REUTERS/Mohamad Torokman
Specifically, Bank of America's Chief Equity Strategist Michael Hartnett sees money rotating out of bonds and into stocks.
Following Wednesday's latest monetary policy announcement from the Federal Reserve, Hartnett identified a few themes coming back to the market.
With the Fed no longer injecting liquidity into the market with a quantitative easing program, and interest rates eventually rising, Hartnett sees a transition to an environment of "Higher Growth and Less Liquidity" in 2015.
One these themes?
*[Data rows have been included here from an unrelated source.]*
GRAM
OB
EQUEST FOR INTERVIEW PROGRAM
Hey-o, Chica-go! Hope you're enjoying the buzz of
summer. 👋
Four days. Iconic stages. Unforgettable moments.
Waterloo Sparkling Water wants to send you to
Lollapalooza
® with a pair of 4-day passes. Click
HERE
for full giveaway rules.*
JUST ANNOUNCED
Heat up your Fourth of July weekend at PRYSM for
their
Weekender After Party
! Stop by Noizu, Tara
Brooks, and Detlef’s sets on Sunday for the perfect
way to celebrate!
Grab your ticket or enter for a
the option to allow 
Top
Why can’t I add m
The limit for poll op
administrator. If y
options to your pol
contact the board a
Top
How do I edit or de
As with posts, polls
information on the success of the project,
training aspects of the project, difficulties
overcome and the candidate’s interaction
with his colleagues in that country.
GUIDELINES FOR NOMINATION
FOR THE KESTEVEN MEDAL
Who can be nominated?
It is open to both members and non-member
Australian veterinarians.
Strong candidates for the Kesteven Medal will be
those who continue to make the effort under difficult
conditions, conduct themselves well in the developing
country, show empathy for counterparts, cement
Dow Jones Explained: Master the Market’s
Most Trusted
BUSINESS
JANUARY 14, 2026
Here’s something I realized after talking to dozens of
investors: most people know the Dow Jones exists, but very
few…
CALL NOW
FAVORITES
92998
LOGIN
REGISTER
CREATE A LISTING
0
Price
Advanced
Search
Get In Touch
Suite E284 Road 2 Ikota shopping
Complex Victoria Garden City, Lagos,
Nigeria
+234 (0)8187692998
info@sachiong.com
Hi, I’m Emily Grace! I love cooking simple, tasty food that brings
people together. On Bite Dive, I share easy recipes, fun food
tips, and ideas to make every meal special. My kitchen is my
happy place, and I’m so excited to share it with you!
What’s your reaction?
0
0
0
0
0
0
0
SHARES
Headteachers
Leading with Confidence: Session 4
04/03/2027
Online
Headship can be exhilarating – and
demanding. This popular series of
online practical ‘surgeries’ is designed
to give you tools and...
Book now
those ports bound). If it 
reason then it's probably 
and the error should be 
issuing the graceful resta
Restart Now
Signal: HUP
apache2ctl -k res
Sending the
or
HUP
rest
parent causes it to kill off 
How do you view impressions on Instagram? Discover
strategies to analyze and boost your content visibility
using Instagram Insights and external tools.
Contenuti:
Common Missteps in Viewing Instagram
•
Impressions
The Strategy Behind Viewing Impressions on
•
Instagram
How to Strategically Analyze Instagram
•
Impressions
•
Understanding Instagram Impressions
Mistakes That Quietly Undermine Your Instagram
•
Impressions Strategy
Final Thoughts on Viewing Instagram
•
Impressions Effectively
The Great Rotation.
The "Great Rotation" is a market meme that really took hold in 2013, and the central idea is that that money was going to rotate out of bonds and into stocks.
Hartnett says that the "push" from bonds and the "pull" from stocks will become stronger in 2015, as markets adjust to an environment of higher rates and lower liquidity.
Some other trends Hartnett sees emerging are:
- Pro-risk asset allocation: bullish dollar, bullish real estate, bearish rates, bullish stocks, bearish commodities
- Lower excess returns: the end of excess liquidity means the end of excess returns (big returns of 2009-2013 were due to zero rates not strong growth)
- Increased exposure to the "ZIRP losers": the US dollar, Banks & Volatility are practically the only things that have not gone up since the Lehman bankruptcy 6 years ago
Hartnett also wrote that following the Fed's latest monetary policy announcement and Fed Chair Janet Yellen's press conference on Wednesday,"We believe the interest rates genie is out of the bottle. Put simply: 2015 will be the first year since 2006 that the US central bank hikes rates."
And while there was an outflow from bonds during the "taper tantrum" in the spring of 2013 - when bond yields spikes after then-Fed Chairman Ben Bernanke hinted that the Fed could reduce its QE program - bonds have resumed their rally this year.
Hartnett was the first strategist on Wall Street to popularize the idea of the "Great Rotation," which has disappeared from Wall Street's lexicon in 2014.
So keep an eye out for this trade - or at least this idea - to make a comeback.